- TASK STATEMENT -
Pictures appear in the records below; write out everything else exactly.

- SOURCE DATA -
Start of Block

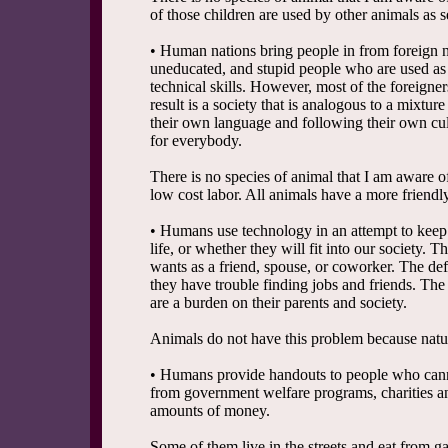
of those children are used by other animals as s
• Human nations bring people in from foreign na
uneducated, and stupid people who are used as 
technical skills. However, most of the foreigner
result is a society that is analogous to a mixtu
their own language and following their own cul
for everybody.
There is no species of animal that I am aware of
low cost labor. All animals have a more friendl
• Humans use technology in an attempt to keep 
life, or whether they will fit into our society. 
wants as a friend, spouse, or coworker. The def
they have trouble finding jobs and friends. The 
are a burden on their parents and society.
Animals do not have this problem because nature
• Humans provide handouts to people who canno
from government welfare programs, charities an
amounts of money.
Some of them live in the streets and eat from g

End of Block

- REPLY -
of those children are used by other animals as s
• Human nations bring people in from foreign na
uneducated, and stupid people who are used as 
technical skills. However, most of the foreigner
result is a society that is analogous to a mixtu
their own language and following their own cul
for everybody.
There is no species of animal that I am aware of
low cost labor. All animals have a more friendl
• Humans use technology in an attempt to keep 
life, or whether they will fit into our society. 
wants as a friend, spouse, or coworker. The def
they have trouble finding jobs and friends. The 
are a burden on their parents and society.
Animals do not have this problem because nature
• Humans provide handouts to people who canno
from government welfare programs, charities an
amounts of money.
Some of them live in the streets and eat from g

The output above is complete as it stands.